Unique bond of a leader with his social web.

The truth is without the social web and its immense and electrifying power, the mystery of Obama would never have happened. At least in such a short time. This special bond shaped the 2008 election, owing to his youth and awareness of the potential of social media to take his message to a legion of young and savvy supporters. If anything, this special bond will only be stronger and forceful in imposing an obligation on himself to pursue the reforms and changing of the United States which he had promised but not quite finished. This is indeed the bond which has rendered Obama as the only Super PAC slaying Democrat.

In fact, there is no leader in either party who can claim anything similar to this phenomenon which will end if Obama decides not to run for a third term. It is hard to see how the Democrats will let that happen.

The fiscal deficit

During the Democratic convention, Bill Clinton asserted that one term is too short to remedy the fiscal damage created by the previous administration. But he didn't say two terms are sufficient. Even the president estimates a minimum of a decade, if he can get on with it unhindered. As it is, with a Republican majority in the house, it is questionable how much he can achieve. But if the electorate can see reason and buy the president's argument that he needs a third term, they are very likely to go with him.

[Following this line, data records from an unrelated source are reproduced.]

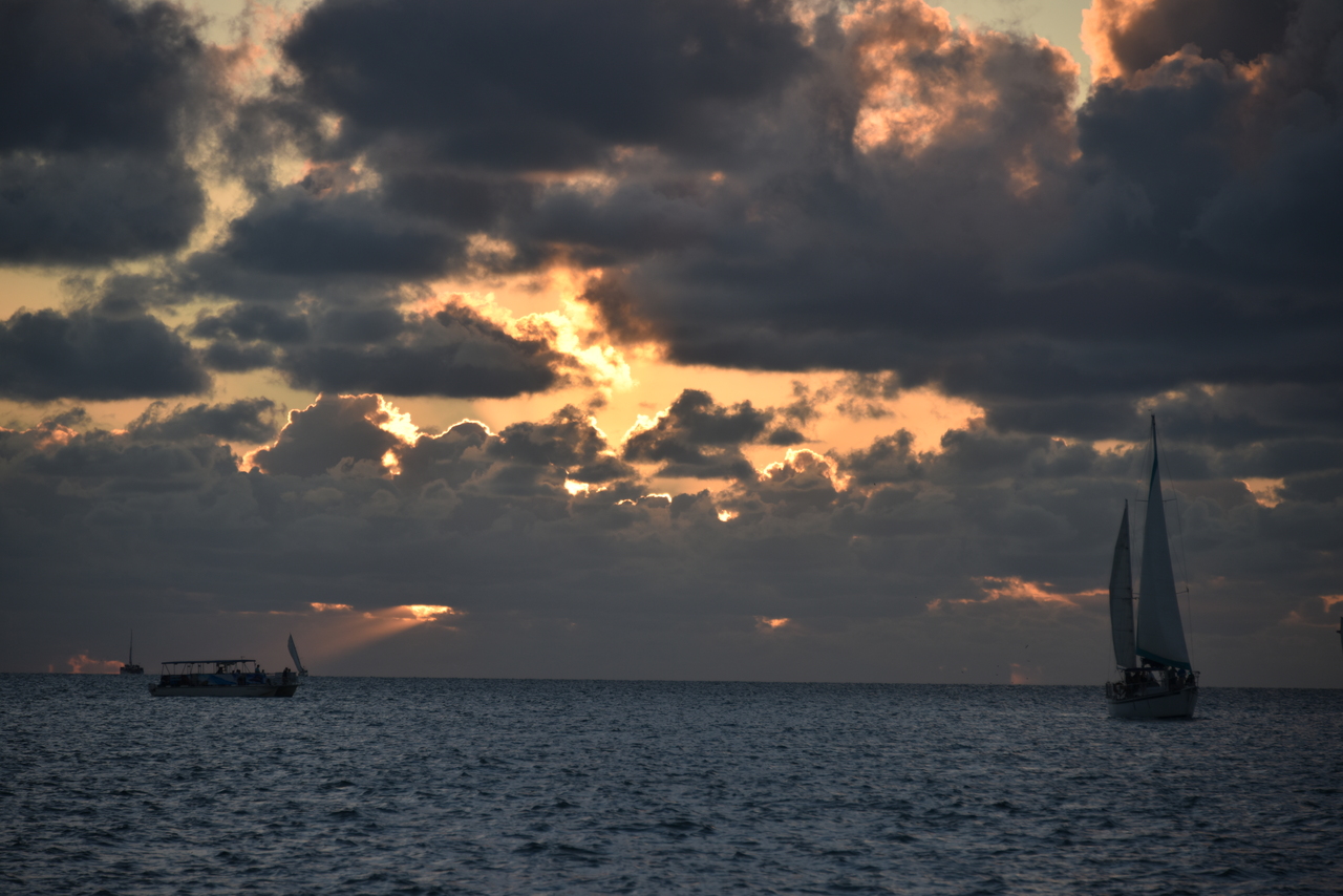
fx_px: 7089
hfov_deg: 10.8
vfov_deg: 7.2
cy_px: 448
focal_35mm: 190
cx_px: 672
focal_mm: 190
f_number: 5.6
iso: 160
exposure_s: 1/400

Will Hillary? Won't Hillary?
The big question for the next election is who the Democratic Party candidate is going to be. It is said that Hillary Clinton will be the first choice if she will contest. But if Hillary is ready for it, she couldn't have stayed away from the campaign as she did, leaving Bill Clinton to let everyone second guess. If anything, Hillary has sent out the impression of an overworked diplomat who needs some rest and certainly not the sign of some one hungry for the power of the First Woman President of the U.S.A and willing to go for it. Hillary must know that at the age of 70, putting up your feet is a lot more comfortable than the gruelling chair in the oval office.

Changing demographics

The demographic which gave the most support to the Republicans yesterday was elderly white people -- not exactly the men and women of tomorrow. The age-group that gave Obama the most support was the young. White people supported Romney more than Obama; the country is becoming steadily less white. African-Americans, Latinos and Asian Americans overwhelmingly supported Obama. Latinos and Asian Americans are the fastest-growing categories of our population. -- Q&As, Washington Post

Much has been written about the demographic shift in the U.S. electorate which has turned in favor of Obama on account of his policies and the indifference of the GOP. This shift, which will widen in the next election, will be another compulsion for an obliging and liberal president not to give up too soon.

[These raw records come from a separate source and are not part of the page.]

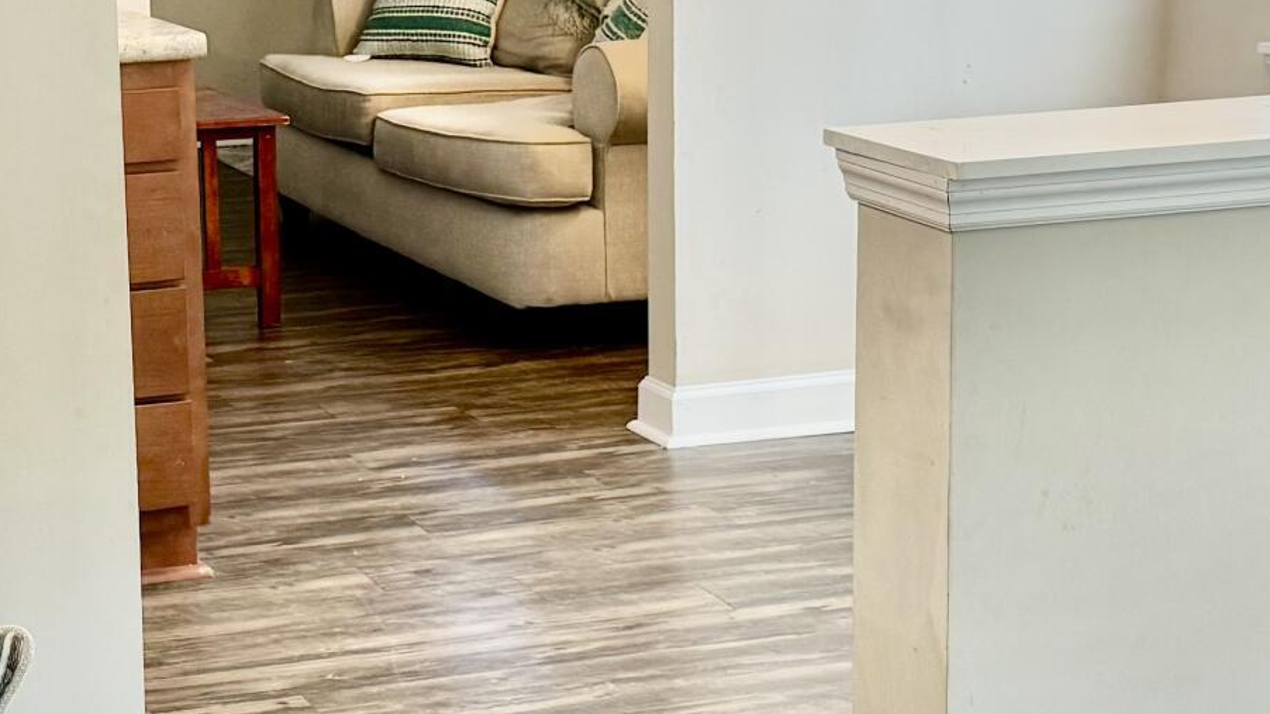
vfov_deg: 13.9
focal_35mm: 87
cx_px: 348
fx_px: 2929
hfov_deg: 24.2
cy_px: 283
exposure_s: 1/120
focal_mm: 6.76
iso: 160
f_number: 1.78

Shrinking election cycle and the number crunchers

If only it was actually four years -- two years is more like it. With so many people making a living talking and writing about politics, we'll be starting the next election cycle in two years, max. -- Q&As, Washington Post

The impact of the social media, social web, and a huge number of people who have taken election related professions which consumed 2 billion dollars in the recent election, the election cycle has been reduced to a perennial activity for analysts, strategists and others who predict the outcome. In a way, the next election cycle has already begun and an incumbent president becomes part of the cycle. President Obama has to weigh in if his next term will be enough, especially with the Republican majority in the House and obvious absence of an able successor to achieve his goals. Chances are he will see the need for a third term much like President Franklin Roosevelt before him.

For those willing to ponder, there could be any number of subtle signs of a prolonged presidency of Barack Obama one can't ignore. After all it is not as hard as searching for a needle in the hay stack.